The First Man in Rome
When the legions had marched into camp outside Verona, Catulus Caesar knew the first thing he had to do was send word posthaste to Rome of the disaster up the Athesis; if he didn’t, he suspected Sulla would via Gaius Marius, so it was important that his be the first version Rome absorbed. With both the consuls in the field, a dispatch to the Senate was addressed to the Leader of the House, so to Marcus Aemilius Scaurus Princeps Senatus did Catulus Caesar send his report, including with it a private letter which more accurately detailed what had actually occurred.
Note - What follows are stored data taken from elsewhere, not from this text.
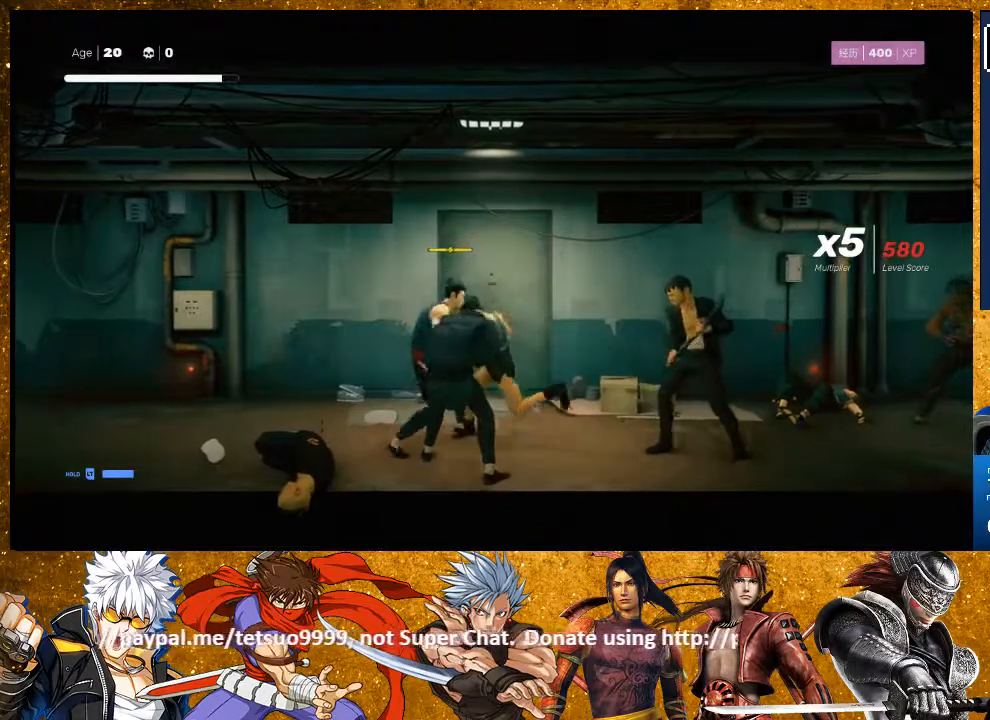
{"dt_ms": 500, "buttons": [], "left_stick": "center", "right_stick": "center", "events": [[33, "L1", "up"], [50, "TRIANGLE", "down"], [183, "TRIANGLE", "up"], [250, "TRIANGLE", "down"], [367, "TRIANGLE", "up"]]}
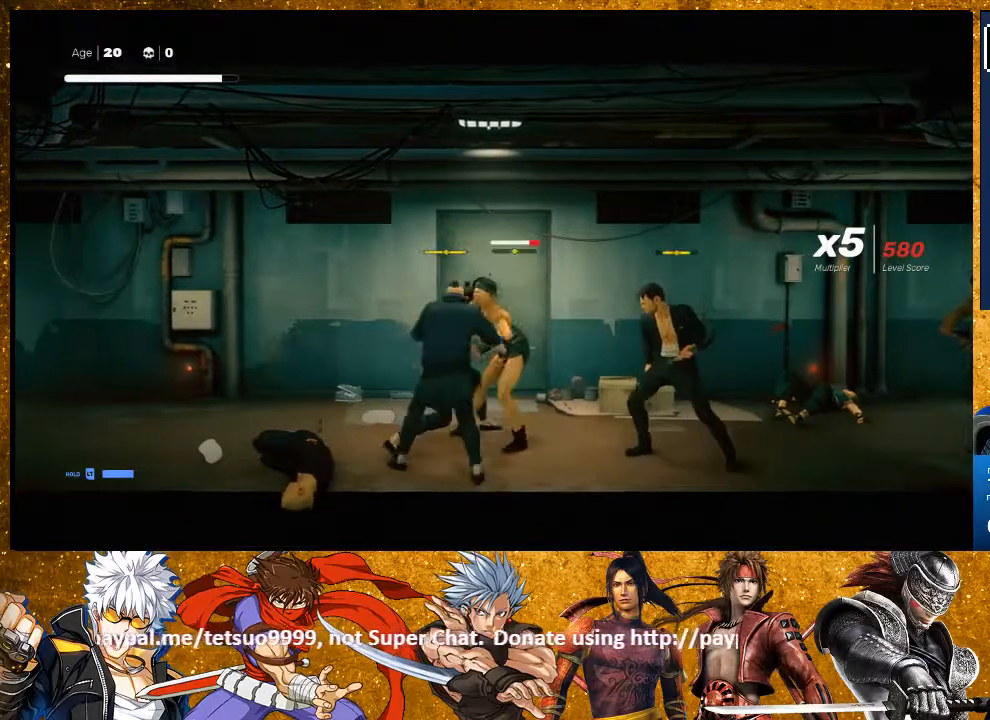
{"dt_ms": 500, "buttons": [], "left_stick": "center", "right_stick": "center", "events": [[17, "TRIANGLE", "down"], [100, "TRIANGLE", "up"], [200, "TRIANGLE", "down"], [317, "TRIANGLE", "up"]]}
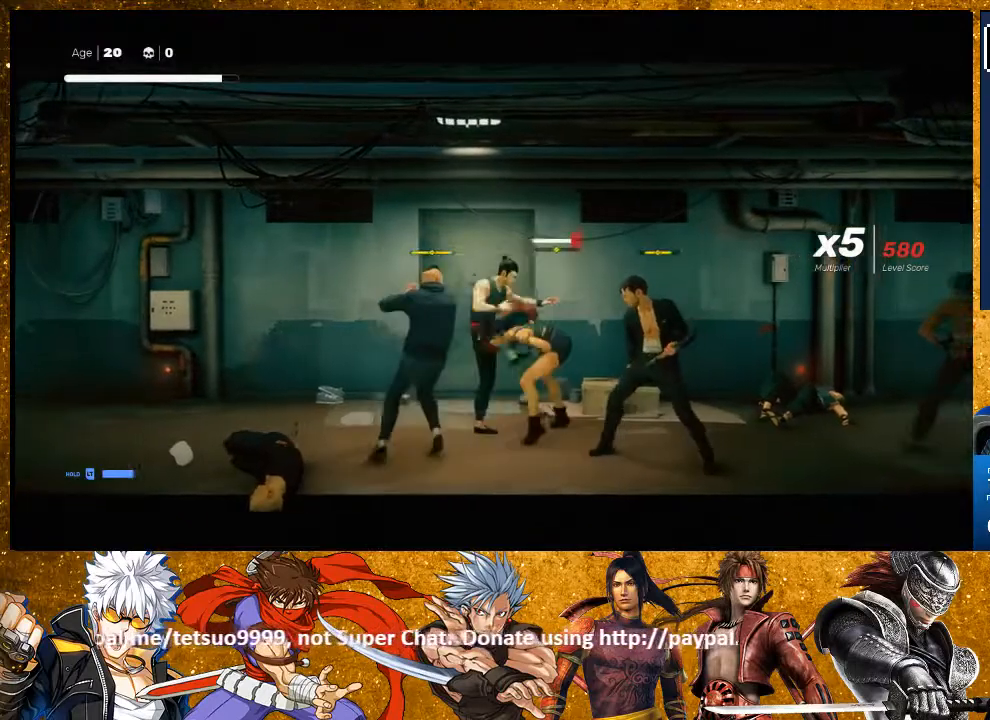
{"dt_ms": 1000, "buttons": ["L1"], "left_stick": "down", "right_stick": "center"}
And he entrusted the report and letter, heavily sealed, to young Scaurus, son of the Princeps Senatus, ordering him to take the packet to Rome at the gallop.
“He’s the best horseman we’ve got,” Catulus Caesar said blandly to Sulla.
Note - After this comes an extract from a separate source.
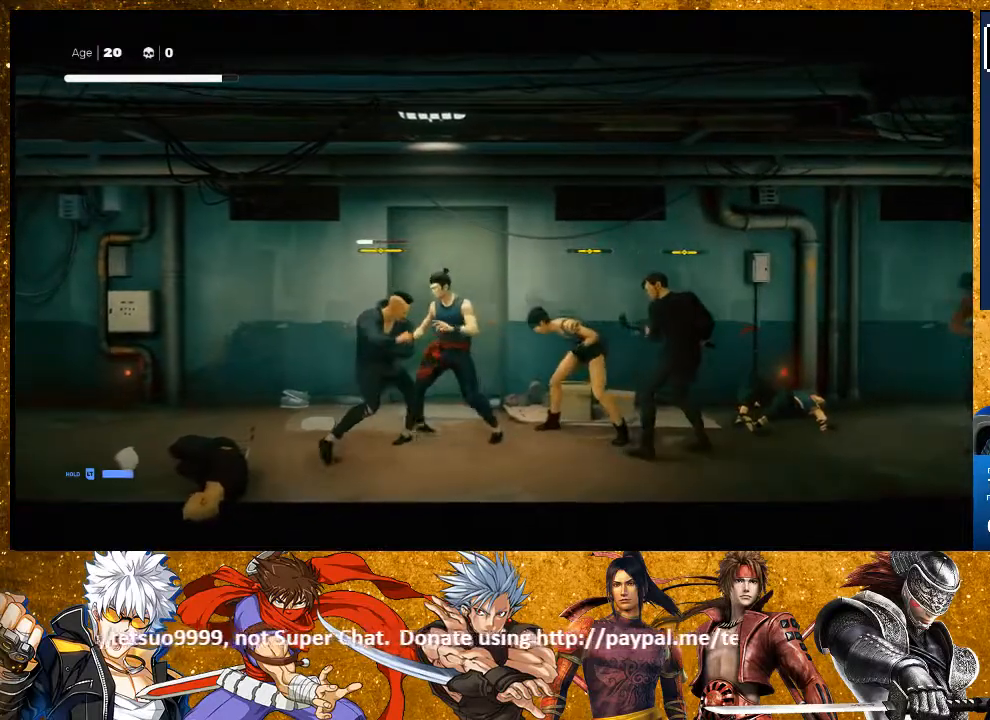
{"dt_ms": 500, "buttons": ["TRIANGLE"], "left_stick": "up-left", "right_stick": "center"}
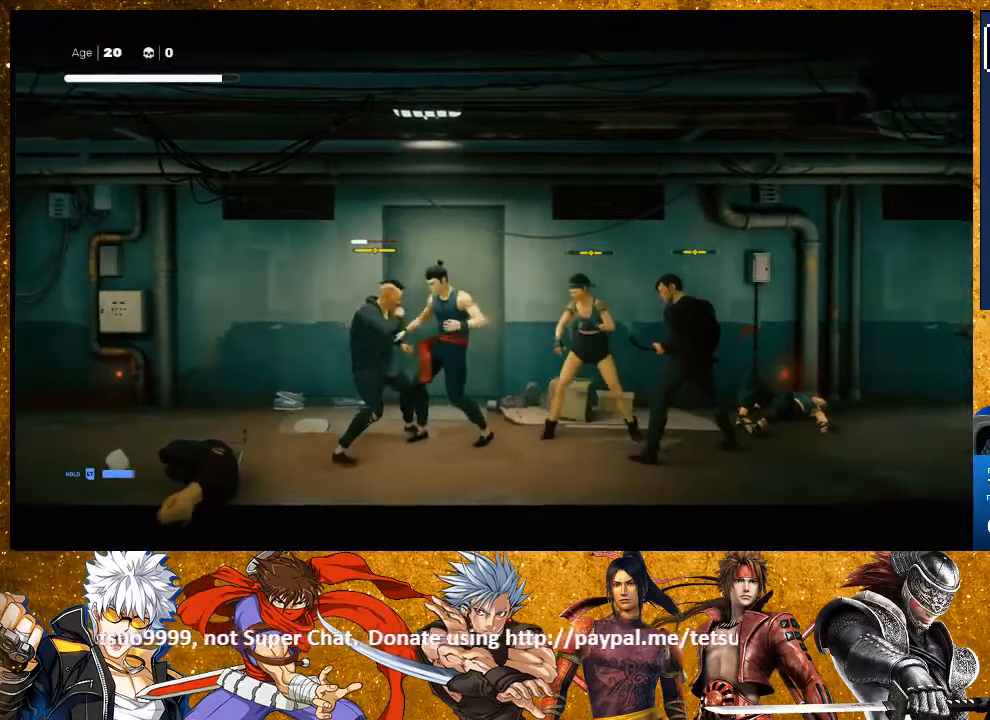
{"dt_ms": 500, "buttons": [], "left_stick": "center", "right_stick": "center", "events": [[100, "TRIANGLE", "up"], [383, "SQUARE", "down"], [383, "left_stick", "center"], [483, "SQUARE", "up"]]}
Sulla eyed him with the same ironic, superior derision he had shown during their interview about the mutiny. “You know, Quintus Lutatius, you own the most exquisitely refined kind of cruelty I’ve ever encountered,” Sulla said.
“Do you wish to countermand the order?” asked Catulus Caesar, sneering. “You have the clout to do so.”
But Sulla shrugged, turned away. “It’s your army, Quintus Lutatius. Do what you like.”
And he had done what he liked, sent young Marcus Aemilius Scaurus posthaste to Rome bearing the news of his own disgrace.
“I have given you this duty, Marcus Aemilius Junior, because I cannot think of a worse punishment for a coward of your family background than to bring to his own father the news of both a military failure and a personal failure,” said Catulus Caesar in measured, pontifical tones.
Young Scaurus—pallid, hangdog, pounds lighter in weight than he had been two weeks earlier—stood to attention and tried not to look at his general. But when Catulus Caesar named the task, young Scaurus’s eyes—a paler, less beautiful version of his father’s green—dragged themselves unwillingly to Catulus Caesar’s haughty face.
“Please, Quintus Lutatius!” he gasped. “Please, I beg of you, send someone else! Let me face my father in my own time!”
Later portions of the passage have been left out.